Credit: Chase Sutton

In a recent study, the School of Veterinary Medicine found that specially trained dogs can sniff out COVID-19 with 96% accuracy. 

Senior author of the study and Penn Vet Working Dog Center Director Cynthia Otto and her colleagues have previously trained medical-detection dogs, allowing them to design a COVID-19 detection study. For this study, Otto worked with professor of Microbiology at Penn Medicine Susan Weiss to make COVID-19 samples inactive in order for dogs to be able to sniff them. The study was published in the journal PLOS ONE.

“Dogs have to be specific about detecting the odor of the infection, but they also have to generalize across the background odors of different people: men and women, adults and children, people of different ethnicities and geographies,” Otto told Penn Today.

Professor of Medicine at the Hospital of the University of Pennsylvania Ian Frank and Audrey Odom, chief of the Division of Pediatric Infectious Diseases at the Children’s Hospital of Philadelphia provided COVID-19 positive and negative samples for the study. 

Due to workplace shutdowns at Penn Vet, the researchers worked at a trainer facility in Maryland, Penn Today reported. The researchers used eight Labrador retrievers and one Belgian Malinois for the study. None of the dogs had participated in medical-detection studies before.

The training was conducted in a series of steps. First, the dogs would be trained to detect a synthetic substance known as universal detection compound, or UDC, Penn Today reported. Researchers used a 12-port wheel with different samples and rewarded the dogs when they responded to the one with UDC. After the dogs responded normally to the UDC, the researchers trained them to identify urine samples from COVID-positive patients and distinguish them from negative ones. 

Penn professor of criminology and statistics Richard Berk and the researchers concluded after three weeks of training, the dogs could identify COVID-19 with a high level of accuracy, Penn Today reported. 

The study had some complicating factors, such as the dogs discriminating between actual patients and the inability to identify a negative patient who had recently recovered from COVID-19, Penn Today reported.

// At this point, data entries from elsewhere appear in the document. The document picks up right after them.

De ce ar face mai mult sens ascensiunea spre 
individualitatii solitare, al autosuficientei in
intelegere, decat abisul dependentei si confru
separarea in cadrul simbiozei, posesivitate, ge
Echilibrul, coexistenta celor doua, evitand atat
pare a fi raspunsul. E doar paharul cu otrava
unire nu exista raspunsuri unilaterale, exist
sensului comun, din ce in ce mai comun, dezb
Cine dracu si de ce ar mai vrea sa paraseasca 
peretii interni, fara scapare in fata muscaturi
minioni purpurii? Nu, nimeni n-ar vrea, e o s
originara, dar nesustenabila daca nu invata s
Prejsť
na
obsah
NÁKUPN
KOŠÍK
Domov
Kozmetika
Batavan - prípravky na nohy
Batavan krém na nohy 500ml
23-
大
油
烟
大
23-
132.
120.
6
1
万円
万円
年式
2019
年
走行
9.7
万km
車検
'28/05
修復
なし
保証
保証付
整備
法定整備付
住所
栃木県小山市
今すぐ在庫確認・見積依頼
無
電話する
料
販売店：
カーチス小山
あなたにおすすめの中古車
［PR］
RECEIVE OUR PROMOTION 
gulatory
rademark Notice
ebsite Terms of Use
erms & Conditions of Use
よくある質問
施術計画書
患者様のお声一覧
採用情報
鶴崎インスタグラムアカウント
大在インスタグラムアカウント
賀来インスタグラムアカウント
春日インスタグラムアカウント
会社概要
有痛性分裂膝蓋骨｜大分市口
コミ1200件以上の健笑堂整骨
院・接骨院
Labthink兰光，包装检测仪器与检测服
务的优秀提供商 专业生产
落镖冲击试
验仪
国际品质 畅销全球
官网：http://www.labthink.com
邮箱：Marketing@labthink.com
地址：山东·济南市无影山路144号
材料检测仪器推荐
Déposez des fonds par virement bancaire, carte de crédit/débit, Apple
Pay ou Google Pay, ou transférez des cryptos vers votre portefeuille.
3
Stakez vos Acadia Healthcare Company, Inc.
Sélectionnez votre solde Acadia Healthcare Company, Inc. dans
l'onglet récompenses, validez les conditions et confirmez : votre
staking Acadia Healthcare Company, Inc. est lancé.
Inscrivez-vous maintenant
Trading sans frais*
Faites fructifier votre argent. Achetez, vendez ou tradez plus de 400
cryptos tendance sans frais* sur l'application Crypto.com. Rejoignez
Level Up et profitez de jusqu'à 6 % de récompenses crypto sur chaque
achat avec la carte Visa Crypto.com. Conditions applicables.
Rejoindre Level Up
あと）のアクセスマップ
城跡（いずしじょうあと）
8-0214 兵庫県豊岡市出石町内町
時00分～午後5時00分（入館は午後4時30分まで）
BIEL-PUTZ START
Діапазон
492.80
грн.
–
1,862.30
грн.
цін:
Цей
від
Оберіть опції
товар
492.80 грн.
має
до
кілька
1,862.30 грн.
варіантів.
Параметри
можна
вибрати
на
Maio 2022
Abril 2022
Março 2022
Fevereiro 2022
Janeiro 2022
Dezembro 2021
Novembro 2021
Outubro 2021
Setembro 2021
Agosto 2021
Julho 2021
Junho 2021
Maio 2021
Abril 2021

Researchers concluded that the dogs' ability to avoid false negatives was lower because the study labeled a dog passing a positive sample without responding as a "miss."

The initial study motivated the team to do another investigation in which dogs were trained to use the odors on a T-shirt left overnight to identify COVID-19 positive, negative, and vaccinated individuals, Penn Today reported. 

The new study consists of more samples than in the first one to give dogs a closer experience to a community setting, Penn Today reported. The researchers hope to use a larger number of samples in future studies so dogs are not trained with the odor of the same individuals. 

“We want to make sure that we have all the steps in place to ensure quality, reproducibility, validity, and safety for when we operationalize our dogs and have them start screening in community settings,” Otto told Penn Today.